WHAT THE TASK REQUIRES
From the listing below, reproduce exactly the lines starting with the one with "business plan for CBD" and going on through the one with "BOOTCAMP | GYM", both ends kept. No picture is copied.

INFORMATION SHOWN
⟨

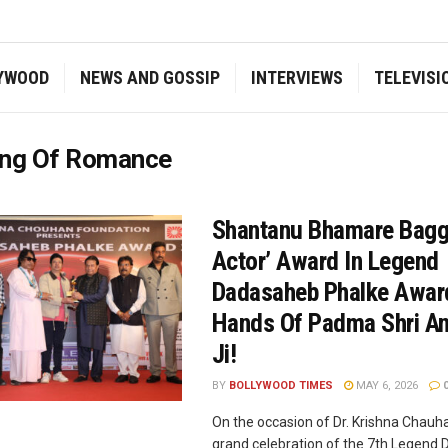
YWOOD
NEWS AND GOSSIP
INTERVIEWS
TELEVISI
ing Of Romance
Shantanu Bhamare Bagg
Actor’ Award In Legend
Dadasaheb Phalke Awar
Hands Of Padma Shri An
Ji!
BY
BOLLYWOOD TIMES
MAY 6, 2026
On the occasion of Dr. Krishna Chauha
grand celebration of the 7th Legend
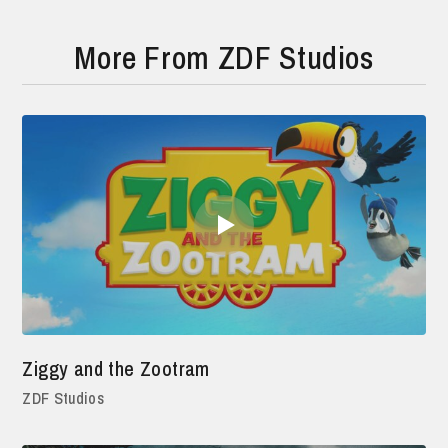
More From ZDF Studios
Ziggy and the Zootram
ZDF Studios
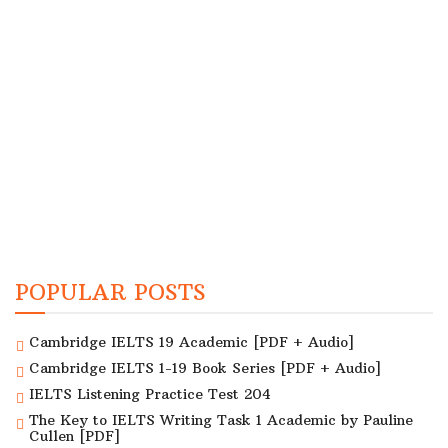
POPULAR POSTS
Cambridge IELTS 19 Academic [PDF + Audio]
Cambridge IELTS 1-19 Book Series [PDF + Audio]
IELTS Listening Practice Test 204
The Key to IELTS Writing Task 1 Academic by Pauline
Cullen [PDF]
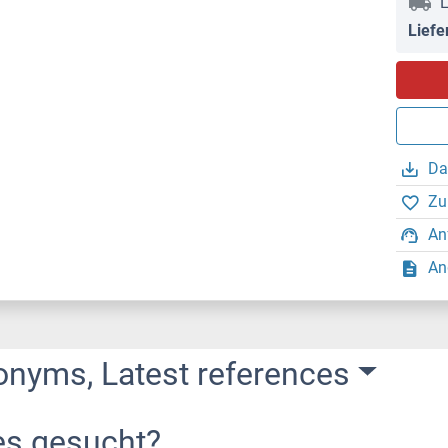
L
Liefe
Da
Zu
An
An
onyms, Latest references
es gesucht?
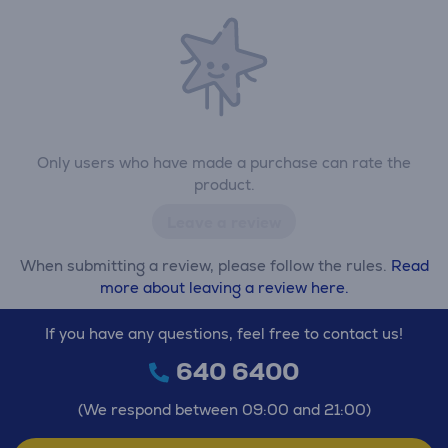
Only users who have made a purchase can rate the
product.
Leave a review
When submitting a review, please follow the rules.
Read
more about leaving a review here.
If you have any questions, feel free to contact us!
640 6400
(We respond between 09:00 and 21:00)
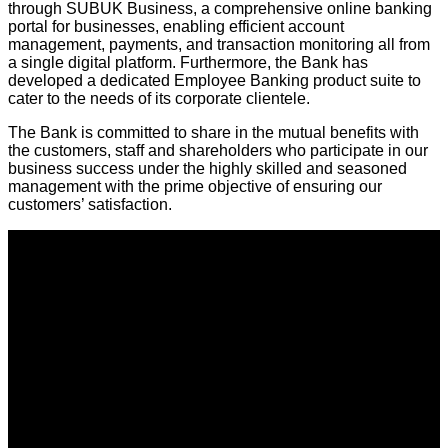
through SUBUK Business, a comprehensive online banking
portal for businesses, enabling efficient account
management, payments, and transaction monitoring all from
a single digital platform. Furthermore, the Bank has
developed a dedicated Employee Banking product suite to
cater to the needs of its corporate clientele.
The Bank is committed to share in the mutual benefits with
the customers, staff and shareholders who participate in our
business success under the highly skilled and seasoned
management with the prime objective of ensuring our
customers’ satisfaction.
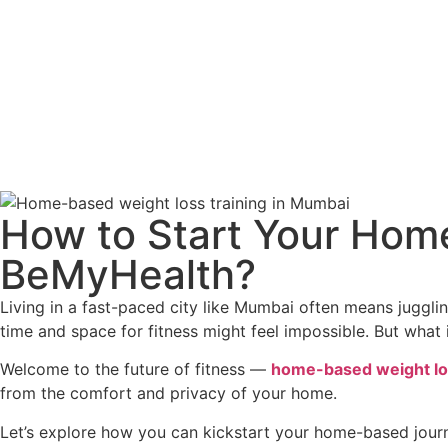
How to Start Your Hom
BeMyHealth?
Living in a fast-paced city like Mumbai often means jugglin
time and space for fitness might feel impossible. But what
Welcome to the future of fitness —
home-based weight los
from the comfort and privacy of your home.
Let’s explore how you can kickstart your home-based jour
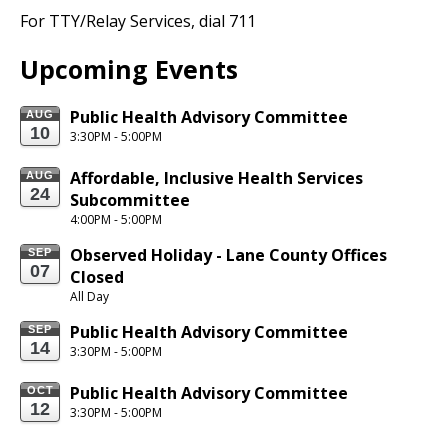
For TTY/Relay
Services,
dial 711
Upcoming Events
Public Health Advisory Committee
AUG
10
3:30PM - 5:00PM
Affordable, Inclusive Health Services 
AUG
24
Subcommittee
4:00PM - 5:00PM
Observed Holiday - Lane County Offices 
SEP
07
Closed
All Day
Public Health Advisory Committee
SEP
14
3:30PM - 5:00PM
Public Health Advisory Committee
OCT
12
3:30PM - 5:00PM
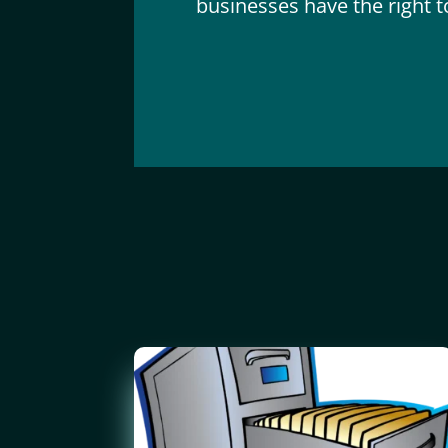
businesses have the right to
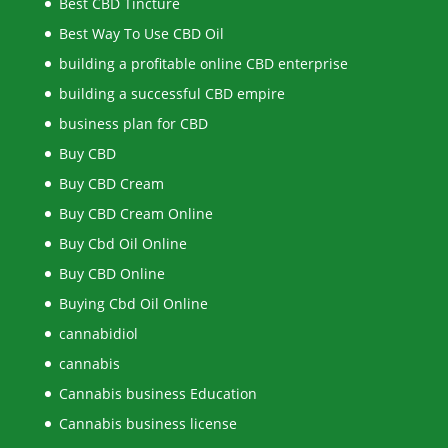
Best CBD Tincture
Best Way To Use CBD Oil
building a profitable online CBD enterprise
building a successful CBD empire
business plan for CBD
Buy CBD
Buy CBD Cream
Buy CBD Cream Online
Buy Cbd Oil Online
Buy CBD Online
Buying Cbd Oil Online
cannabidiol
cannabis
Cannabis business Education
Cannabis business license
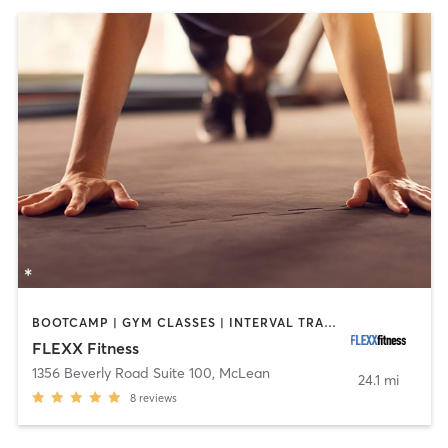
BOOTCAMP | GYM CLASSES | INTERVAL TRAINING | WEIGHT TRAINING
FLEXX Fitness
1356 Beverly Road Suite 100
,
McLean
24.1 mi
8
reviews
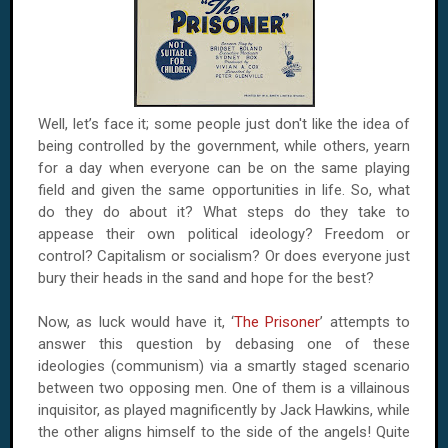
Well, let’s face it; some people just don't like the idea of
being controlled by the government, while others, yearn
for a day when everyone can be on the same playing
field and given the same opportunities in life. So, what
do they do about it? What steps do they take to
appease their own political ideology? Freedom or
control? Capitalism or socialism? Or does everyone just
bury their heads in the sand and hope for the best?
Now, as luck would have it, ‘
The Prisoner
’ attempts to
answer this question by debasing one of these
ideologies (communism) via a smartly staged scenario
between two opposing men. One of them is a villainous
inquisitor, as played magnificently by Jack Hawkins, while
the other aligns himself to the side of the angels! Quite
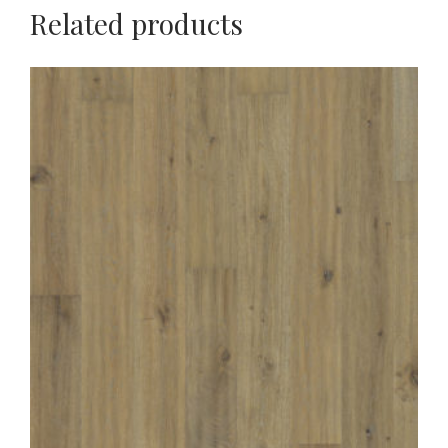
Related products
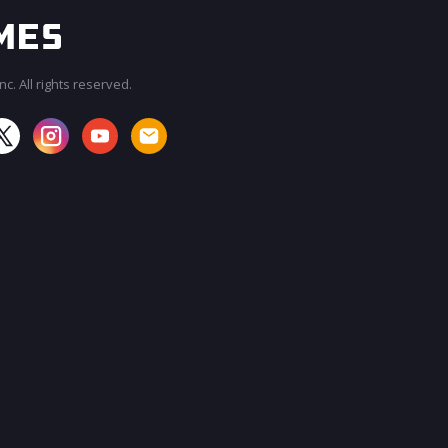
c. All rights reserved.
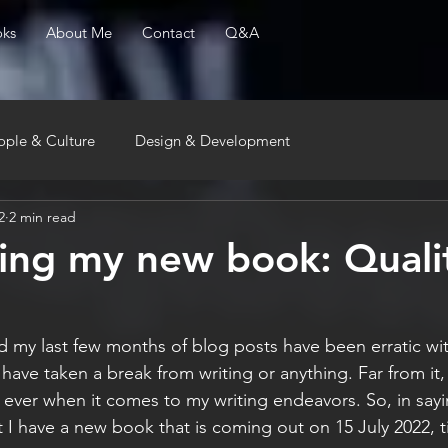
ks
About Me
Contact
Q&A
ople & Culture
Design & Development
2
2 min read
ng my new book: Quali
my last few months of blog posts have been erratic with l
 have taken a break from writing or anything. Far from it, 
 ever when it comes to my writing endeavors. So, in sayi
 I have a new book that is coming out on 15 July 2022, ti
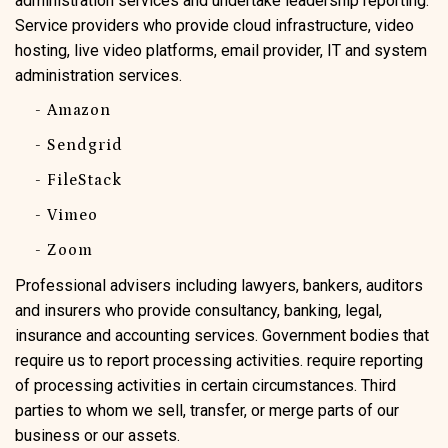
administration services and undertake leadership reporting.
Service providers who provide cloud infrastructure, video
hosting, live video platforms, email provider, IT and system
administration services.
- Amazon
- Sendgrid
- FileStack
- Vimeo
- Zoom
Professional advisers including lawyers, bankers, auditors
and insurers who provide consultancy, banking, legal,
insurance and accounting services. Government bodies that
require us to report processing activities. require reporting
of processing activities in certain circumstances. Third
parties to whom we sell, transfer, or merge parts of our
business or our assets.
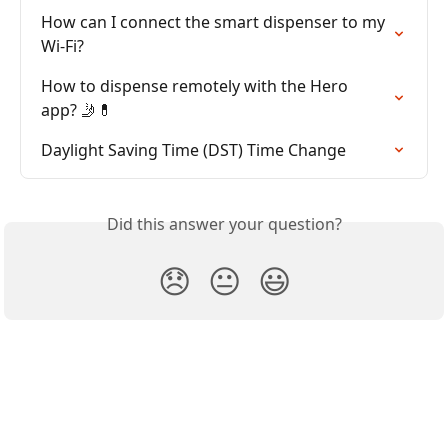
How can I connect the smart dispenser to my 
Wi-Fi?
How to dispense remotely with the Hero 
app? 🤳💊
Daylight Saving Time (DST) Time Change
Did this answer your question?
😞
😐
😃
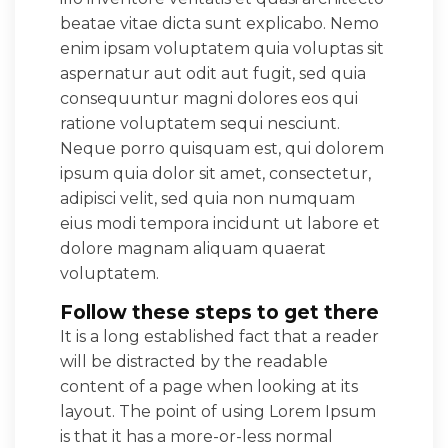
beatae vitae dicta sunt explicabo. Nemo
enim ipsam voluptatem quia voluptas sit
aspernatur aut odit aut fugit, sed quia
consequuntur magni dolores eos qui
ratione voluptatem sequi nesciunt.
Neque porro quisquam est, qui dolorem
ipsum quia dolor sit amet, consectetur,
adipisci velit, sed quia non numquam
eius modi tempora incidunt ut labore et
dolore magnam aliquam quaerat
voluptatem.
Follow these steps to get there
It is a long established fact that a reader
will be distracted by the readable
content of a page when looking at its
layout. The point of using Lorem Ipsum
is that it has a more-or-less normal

⟩

WRITTEN SOLUTION
business plan for CBD
Buy CBD
Buy CBD Cream
Buy CBD Cream Online
Buy Cbd Oil Online
Buy CBD Online
Buying Cbd Oil Online
cannabidiol
cannabis
Cannabis business Education
Cannabis business license
BOOTCAMP | GYM CLASSES | INTERVAL TRAINING | WEIGHT TRAINING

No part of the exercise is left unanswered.